• Prompt
Extract every row below and reproduce each one verbatim, keeping its original order.

==== Provided data ====

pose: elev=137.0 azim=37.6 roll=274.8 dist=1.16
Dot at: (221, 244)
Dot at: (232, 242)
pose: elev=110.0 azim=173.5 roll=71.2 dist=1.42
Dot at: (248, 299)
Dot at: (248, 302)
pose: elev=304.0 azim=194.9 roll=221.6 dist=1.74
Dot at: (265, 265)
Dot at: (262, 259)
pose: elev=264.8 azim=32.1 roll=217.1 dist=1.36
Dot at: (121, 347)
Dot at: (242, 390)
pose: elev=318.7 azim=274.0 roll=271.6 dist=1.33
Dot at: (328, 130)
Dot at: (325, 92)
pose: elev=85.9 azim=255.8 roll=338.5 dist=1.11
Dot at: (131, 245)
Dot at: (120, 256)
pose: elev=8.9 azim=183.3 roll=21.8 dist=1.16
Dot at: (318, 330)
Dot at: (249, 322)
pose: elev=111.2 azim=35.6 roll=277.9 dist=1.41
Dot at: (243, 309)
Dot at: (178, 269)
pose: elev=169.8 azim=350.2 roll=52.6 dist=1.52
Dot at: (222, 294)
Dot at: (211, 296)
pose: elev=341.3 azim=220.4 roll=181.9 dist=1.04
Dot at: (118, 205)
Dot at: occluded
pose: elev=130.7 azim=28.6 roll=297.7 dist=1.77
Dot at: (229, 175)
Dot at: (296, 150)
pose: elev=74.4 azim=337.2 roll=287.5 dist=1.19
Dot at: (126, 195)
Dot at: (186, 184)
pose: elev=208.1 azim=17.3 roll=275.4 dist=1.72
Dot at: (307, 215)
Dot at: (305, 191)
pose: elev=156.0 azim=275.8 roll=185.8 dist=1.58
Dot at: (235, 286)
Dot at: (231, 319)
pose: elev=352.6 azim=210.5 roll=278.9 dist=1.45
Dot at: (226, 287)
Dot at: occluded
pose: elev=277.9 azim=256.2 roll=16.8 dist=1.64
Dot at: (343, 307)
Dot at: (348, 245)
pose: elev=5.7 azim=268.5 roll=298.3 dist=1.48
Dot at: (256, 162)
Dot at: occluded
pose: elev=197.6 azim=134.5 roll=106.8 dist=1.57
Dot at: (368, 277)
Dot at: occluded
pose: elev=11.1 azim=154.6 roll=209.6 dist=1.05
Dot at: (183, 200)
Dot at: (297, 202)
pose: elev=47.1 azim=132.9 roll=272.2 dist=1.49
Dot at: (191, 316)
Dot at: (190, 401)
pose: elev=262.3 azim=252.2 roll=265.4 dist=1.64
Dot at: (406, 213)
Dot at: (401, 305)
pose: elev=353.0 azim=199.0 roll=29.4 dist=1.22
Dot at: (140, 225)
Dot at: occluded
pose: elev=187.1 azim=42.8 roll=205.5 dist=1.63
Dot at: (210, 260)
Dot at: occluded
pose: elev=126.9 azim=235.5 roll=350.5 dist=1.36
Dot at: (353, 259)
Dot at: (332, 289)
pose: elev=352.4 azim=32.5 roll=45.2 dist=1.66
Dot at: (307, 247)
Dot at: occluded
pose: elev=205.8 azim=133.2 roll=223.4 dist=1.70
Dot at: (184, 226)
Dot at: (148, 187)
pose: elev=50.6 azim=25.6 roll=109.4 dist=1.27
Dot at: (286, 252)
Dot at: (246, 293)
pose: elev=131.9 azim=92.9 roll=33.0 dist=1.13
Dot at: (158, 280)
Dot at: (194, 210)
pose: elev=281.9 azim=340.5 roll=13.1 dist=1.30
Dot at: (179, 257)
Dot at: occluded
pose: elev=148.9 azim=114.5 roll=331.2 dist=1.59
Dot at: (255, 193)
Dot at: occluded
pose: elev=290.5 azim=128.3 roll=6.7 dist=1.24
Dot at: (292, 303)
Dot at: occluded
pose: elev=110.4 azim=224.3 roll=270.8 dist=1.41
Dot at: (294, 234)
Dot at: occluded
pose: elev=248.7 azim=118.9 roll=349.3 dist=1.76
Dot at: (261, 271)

====

• Response for this exercise
pose: elev=137.0 azim=37.6 roll=274.8 dist=1.16
Dot at: (221, 244)
Dot at: (232, 242)
pose: elev=110.0 azim=173.5 roll=71.2 dist=1.42
Dot at: (248, 299)
Dot at: (248, 302)
pose: elev=304.0 azim=194.9 roll=221.6 dist=1.74
Dot at: (265, 265)
Dot at: (262, 259)
pose: elev=264.8 azim=32.1 roll=217.1 dist=1.36
Dot at: (121, 347)
Dot at: (242, 390)
pose: elev=318.7 azim=274.0 roll=271.6 dist=1.33
Dot at: (328, 130)
Dot at: (325, 92)
pose: elev=85.9 azim=255.8 roll=338.5 dist=1.11
Dot at: (131, 245)
Dot at: (120, 256)
pose: elev=8.9 azim=183.3 roll=21.8 dist=1.16
Dot at: (318, 330)
Dot at: (249, 322)
pose: elev=111.2 azim=35.6 roll=277.9 dist=1.41
Dot at: (243, 309)
Dot at: (178, 269)
pose: elev=169.8 azim=350.2 roll=52.6 dist=1.52
Dot at: (222, 294)
Dot at: (211, 296)
pose: elev=341.3 azim=220.4 roll=181.9 dist=1.04
Dot at: (118, 205)
Dot at: occluded
pose: elev=130.7 azim=28.6 roll=297.7 dist=1.77
Dot at: (229, 175)
Dot at: (296, 150)
pose: elev=74.4 azim=337.2 roll=287.5 dist=1.19
Dot at: (126, 195)
Dot at: (186, 184)
pose: elev=208.1 azim=17.3 roll=275.4 dist=1.72
Dot at: (307, 215)
Dot at: (305, 191)
pose: elev=156.0 azim=275.8 roll=185.8 dist=1.58
Dot at: (235, 286)
Dot at: (231, 319)
pose: elev=352.6 azim=210.5 roll=278.9 dist=1.45
Dot at: (226, 287)
Dot at: occluded
pose: elev=277.9 azim=256.2 roll=16.8 dist=1.64
Dot at: (343, 307)
Dot at: (348, 245)
pose: elev=5.7 azim=268.5 roll=298.3 dist=1.48
Dot at: (256, 162)
Dot at: occluded
pose: elev=197.6 azim=134.5 roll=106.8 dist=1.57
Dot at: (368, 277)
Dot at: occluded
pose: elev=11.1 azim=154.6 roll=209.6 dist=1.05
Dot at: (183, 200)
Dot at: (297, 202)
pose: elev=47.1 azim=132.9 roll=272.2 dist=1.49
Dot at: (191, 316)
Dot at: (190, 401)
pose: elev=262.3 azim=252.2 roll=265.4 dist=1.64
Dot at: (406, 213)
Dot at: (401, 305)
pose: elev=353.0 azim=199.0 roll=29.4 dist=1.22
Dot at: (140, 225)
Dot at: occluded
pose: elev=187.1 azim=42.8 roll=205.5 dist=1.63
Dot at: (210, 260)
Dot at: occluded
pose: elev=126.9 azim=235.5 roll=350.5 dist=1.36
Dot at: (353, 259)
Dot at: (332, 289)
pose: elev=352.4 azim=32.5 roll=45.2 dist=1.66
Dot at: (307, 247)
Dot at: occluded
pose: elev=205.8 azim=133.2 roll=223.4 dist=1.70
Dot at: (184, 226)
Dot at: (148, 187)
pose: elev=50.6 azim=25.6 roll=109.4 dist=1.27
Dot at: (286, 252)
Dot at: (246, 293)
pose: elev=131.9 azim=92.9 roll=33.0 dist=1.13
Dot at: (158, 280)
Dot at: (194, 210)
pose: elev=281.9 azim=340.5 roll=13.1 dist=1.30
Dot at: (179, 257)
Dot at: occluded
pose: elev=148.9 azim=114.5 roll=331.2 dist=1.59
Dot at: (255, 193)
Dot at: occluded
pose: elev=290.5 azim=128.3 roll=6.7 dist=1.24
Dot at: (292, 303)
Dot at: occluded
pose: elev=110.4 azim=224.3 roll=270.8 dist=1.41
Dot at: (294, 234)
Dot at: occluded
pose: elev=248.7 azim=118.9 roll=349.3 dist=1.76
Dot at: (261, 271)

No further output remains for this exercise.